The screen resolution of the N95 is QVGA 320x240.
So if you use QVGA resolution videos you get a 1:1 ration (so no scaling is necessary) this means that the screen in the device is 4:3 (in landscape mode).
QCIF 176x144 is too small a resolution to look good in the N95 so I wouldn't recommend it. Plus that's not the same aspect ratio as the screen so stretching or black bars will be added. Just re-encode the video to QVGA.
"widescreen" formats are many
TV widescreens are 16:9 1.77778
Old movies are 1.85 aspect ratio (most of them)
New movies are 2.35 aspect ratio.
I think there are other aspect ratios as well.
Made for tv content is 4:3, for old CRT tvs, (VHS tapes and Pan&Scan DVDs)
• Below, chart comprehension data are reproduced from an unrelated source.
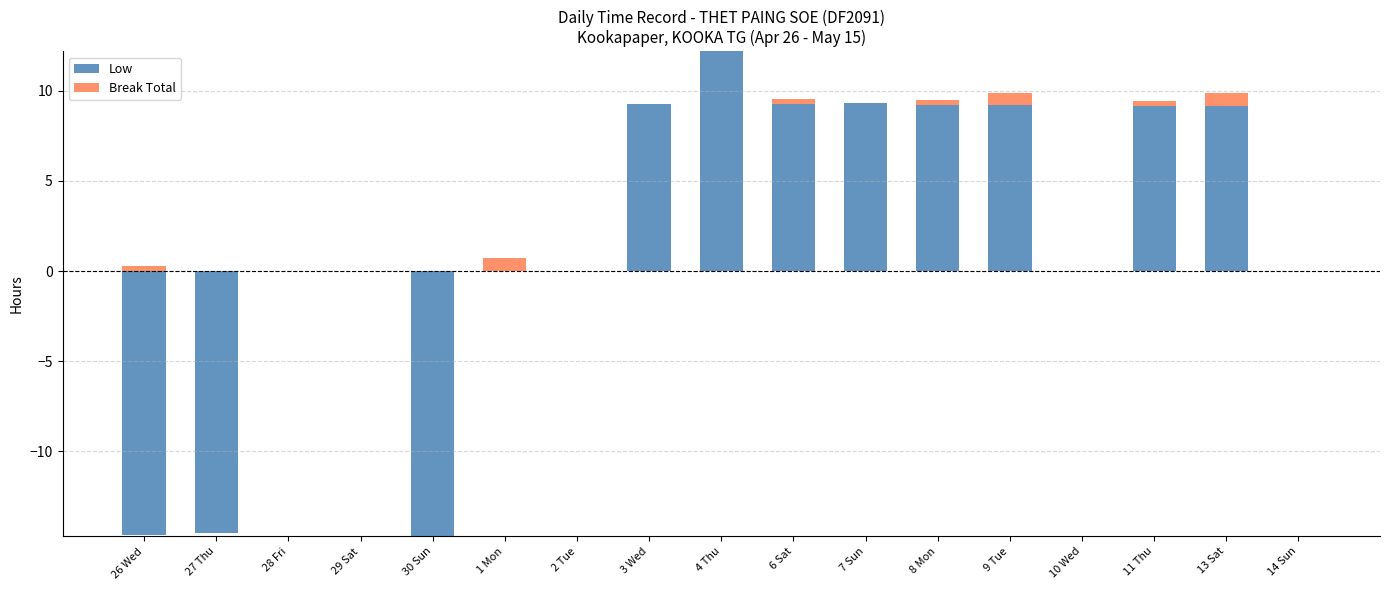

The Break Total series shows 0.0 at 3 Wed. True or false?

True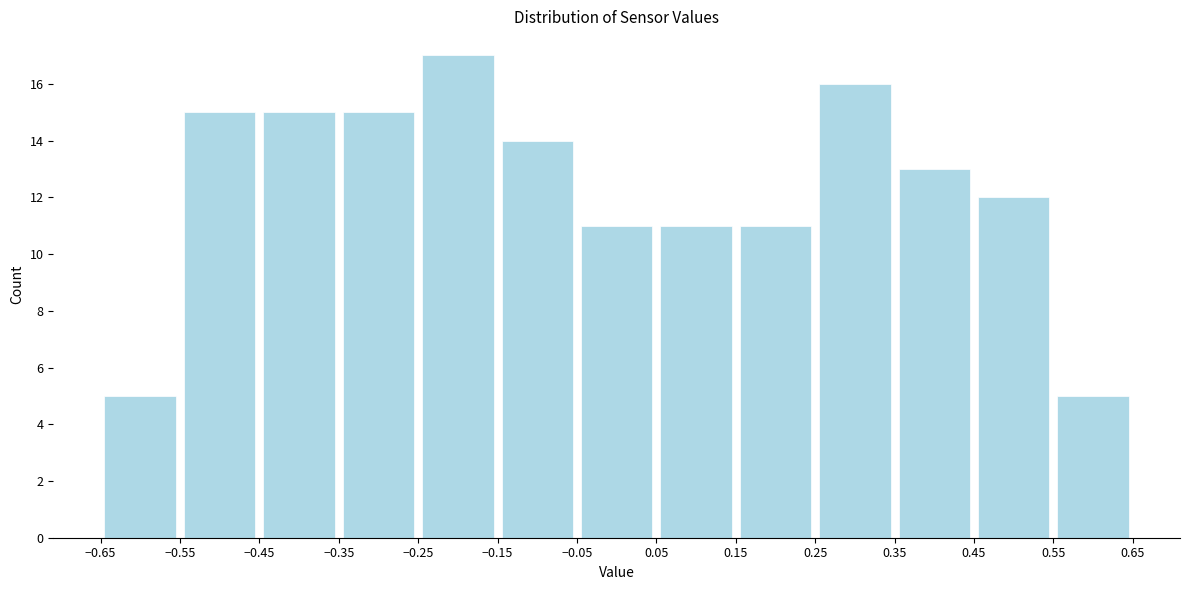

Reading left to right, transcribe this chart: for each bar, give the range it covers on the x-axis and its height. The values are not printed on the chart, so give them approximately, as read against the axis.

-0.65 to -0.55: 5
-0.55 to -0.45: 15
-0.45 to -0.35: 15
-0.35 to -0.25: 15
-0.25 to -0.15: 17
-0.15 to -0.05: 14
-0.05 to 0.05: 11
0.05 to 0.15: 11
0.15 to 0.25: 11
0.25 to 0.35: 16
0.35 to 0.45: 13
0.45 to 0.55: 12
0.55 to 0.65: 5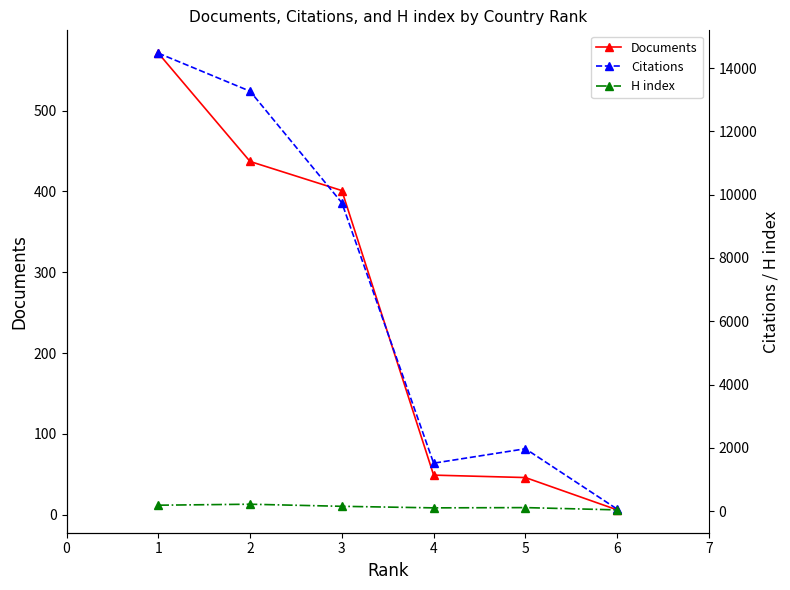

True or false: Citations has more than 2 interior local peaks.

False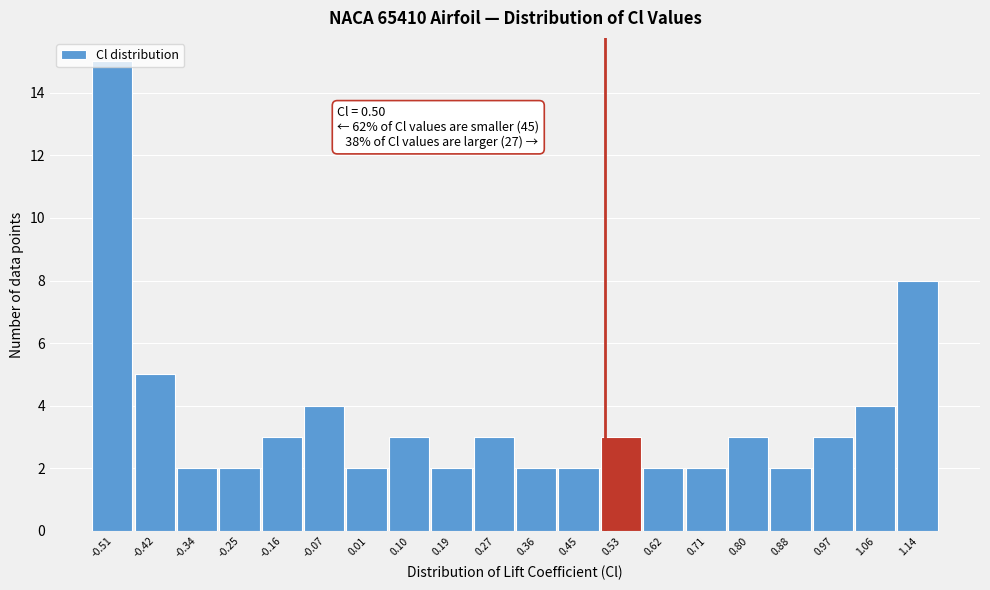

Over which range of the x-axis is the bar tallest?

-0.55 to -0.47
Then there's the anamorphic aspect. Basically on DVDs the pixels are rectangular not square so that the reported resolution and the actual screen size doesn't match anymore. It's complicated.
To get rid of the black bars is very complex and requires multiple passes on the encoder as you need to crop, extract and then crop again and then resize.
You can play a video that's 320x112 or 176x96 or 640x396 but if you encode a video at 320x240 (with the black bars) and encode the same video at 320x112 (without the black bars) they will look exactly the same in the N95 and the video size is comparable as the black pixels get highly compressed.